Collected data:
- - - - - - -

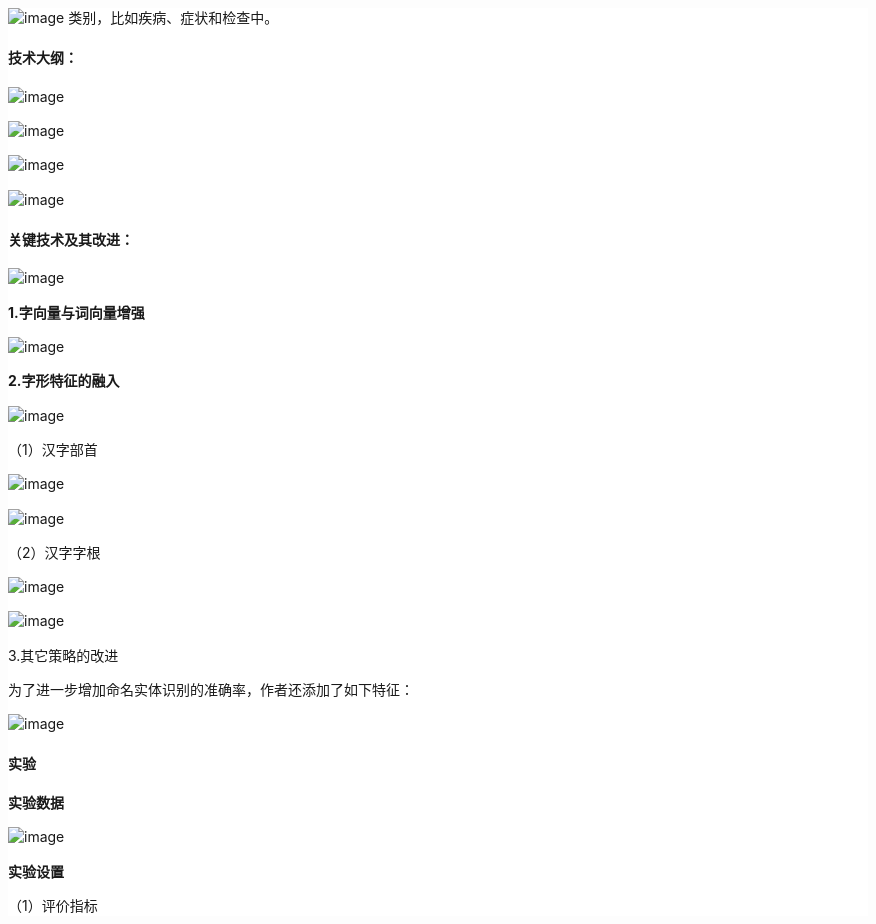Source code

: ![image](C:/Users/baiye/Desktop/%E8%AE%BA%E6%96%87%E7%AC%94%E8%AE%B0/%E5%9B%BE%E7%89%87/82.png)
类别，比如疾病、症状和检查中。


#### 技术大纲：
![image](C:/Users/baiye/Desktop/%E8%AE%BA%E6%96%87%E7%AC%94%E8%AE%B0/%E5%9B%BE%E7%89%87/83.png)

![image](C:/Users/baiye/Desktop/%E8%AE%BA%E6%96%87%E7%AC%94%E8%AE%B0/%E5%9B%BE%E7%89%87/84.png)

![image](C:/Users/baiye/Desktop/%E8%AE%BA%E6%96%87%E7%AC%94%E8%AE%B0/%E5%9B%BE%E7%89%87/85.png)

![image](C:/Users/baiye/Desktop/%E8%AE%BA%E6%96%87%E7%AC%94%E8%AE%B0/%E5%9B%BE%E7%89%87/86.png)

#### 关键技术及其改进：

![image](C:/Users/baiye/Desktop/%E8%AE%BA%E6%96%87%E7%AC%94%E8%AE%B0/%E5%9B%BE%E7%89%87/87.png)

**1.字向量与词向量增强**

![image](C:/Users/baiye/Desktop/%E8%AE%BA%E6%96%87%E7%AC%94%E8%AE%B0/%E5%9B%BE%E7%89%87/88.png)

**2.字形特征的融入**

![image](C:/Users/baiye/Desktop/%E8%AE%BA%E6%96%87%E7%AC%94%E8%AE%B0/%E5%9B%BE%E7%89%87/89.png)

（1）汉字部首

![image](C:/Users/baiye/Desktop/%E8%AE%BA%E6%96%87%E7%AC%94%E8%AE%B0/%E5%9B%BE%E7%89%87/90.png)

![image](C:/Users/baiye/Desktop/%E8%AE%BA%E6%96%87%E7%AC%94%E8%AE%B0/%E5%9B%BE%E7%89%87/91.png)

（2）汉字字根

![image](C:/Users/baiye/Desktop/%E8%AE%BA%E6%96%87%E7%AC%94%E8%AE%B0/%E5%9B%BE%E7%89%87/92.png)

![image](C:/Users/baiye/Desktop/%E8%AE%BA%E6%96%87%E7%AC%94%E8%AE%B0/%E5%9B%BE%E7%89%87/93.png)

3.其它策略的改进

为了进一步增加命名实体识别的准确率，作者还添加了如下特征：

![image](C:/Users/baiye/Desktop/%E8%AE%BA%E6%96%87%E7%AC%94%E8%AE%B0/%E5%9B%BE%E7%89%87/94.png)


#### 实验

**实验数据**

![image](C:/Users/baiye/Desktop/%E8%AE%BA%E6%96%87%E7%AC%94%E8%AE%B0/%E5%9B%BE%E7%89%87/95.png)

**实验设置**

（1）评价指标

- - - - - - -

### Your instructions
The output is the records exactly as they read, with no pictures in it.

### Solved problem
Source code

: ![image](C:/Users/baiye/Desktop/%E8%AE%BA%E6%96%87%E7%AC%94%E8%AE%B0/%E5%9B%BE%E7%89%87/82.png)
类别，比如疾病、症状和检查中。


#### 技术大纲：
![image](C:/Users/baiye/Desktop/%E8%AE%BA%E6%96%87%E7%AC%94%E8%AE%B0/%E5%9B%BE%E7%89%87/83.png)

![image](C:/Users/baiye/Desktop/%E8%AE%BA%E6%96%87%E7%AC%94%E8%AE%B0/%E5%9B%BE%E7%89%87/84.png)

![image](C:/Users/baiye/Desktop/%E8%AE%BA%E6%96%87%E7%AC%94%E8%AE%B0/%E5%9B%BE%E7%89%87/85.png)

![image](C:/Users/baiye/Desktop/%E8%AE%BA%E6%96%87%E7%AC%94%E8%AE%B0/%E5%9B%BE%E7%89%87/86.png)

#### 关键技术及其改进：

![image](C:/Users/baiye/Desktop/%E8%AE%BA%E6%96%87%E7%AC%94%E8%AE%B0/%E5%9B%BE%E7%89%87/87.png)

**1.字向量与词向量增强**

![image](C:/Users/baiye/Desktop/%E8%AE%BA%E6%96%87%E7%AC%94%E8%AE%B0/%E5%9B%BE%E7%89%87/88.png)

**2.字形特征的融入**

![image](C:/Users/baiye/Desktop/%E8%AE%BA%E6%96%87%E7%AC%94%E8%AE%B0/%E5%9B%BE%E7%89%87/89.png)

（1）汉字部首

![image](C:/Users/baiye/Desktop/%E8%AE%BA%E6%96%87%E7%AC%94%E8%AE%B0/%E5%9B%BE%E7%89%87/90.png)

![image](C:/Users/baiye/Desktop/%E8%AE%BA%E6%96%87%E7%AC%94%E8%AE%B0/%E5%9B%BE%E7%89%87/91.png)

（2）汉字字根

![image](C:/Users/baiye/Desktop/%E8%AE%BA%E6%96%87%E7%AC%94%E8%AE%B0/%E5%9B%BE%E7%89%87/92.png)

![image](C:/Users/baiye/Desktop/%E8%AE%BA%E6%96%87%E7%AC%94%E8%AE%B0/%E5%9B%BE%E7%89%87/93.png)

3.其它策略的改进

为了进一步增加命名实体识别的准确率，作者还添加了如下特征：

![image](C:/Users/baiye/Desktop/%E8%AE%BA%E6%96%87%E7%AC%94%E8%AE%B0/%E5%9B%BE%E7%89%87/94.png)


#### 实验

**实验数据**

![image](C:/Users/baiye/Desktop/%E8%AE%BA%E6%96%87%E7%AC%94%E8%AE%B0/%E5%9B%BE%E7%89%87/95.png)

**实验设置**

（1）评价指标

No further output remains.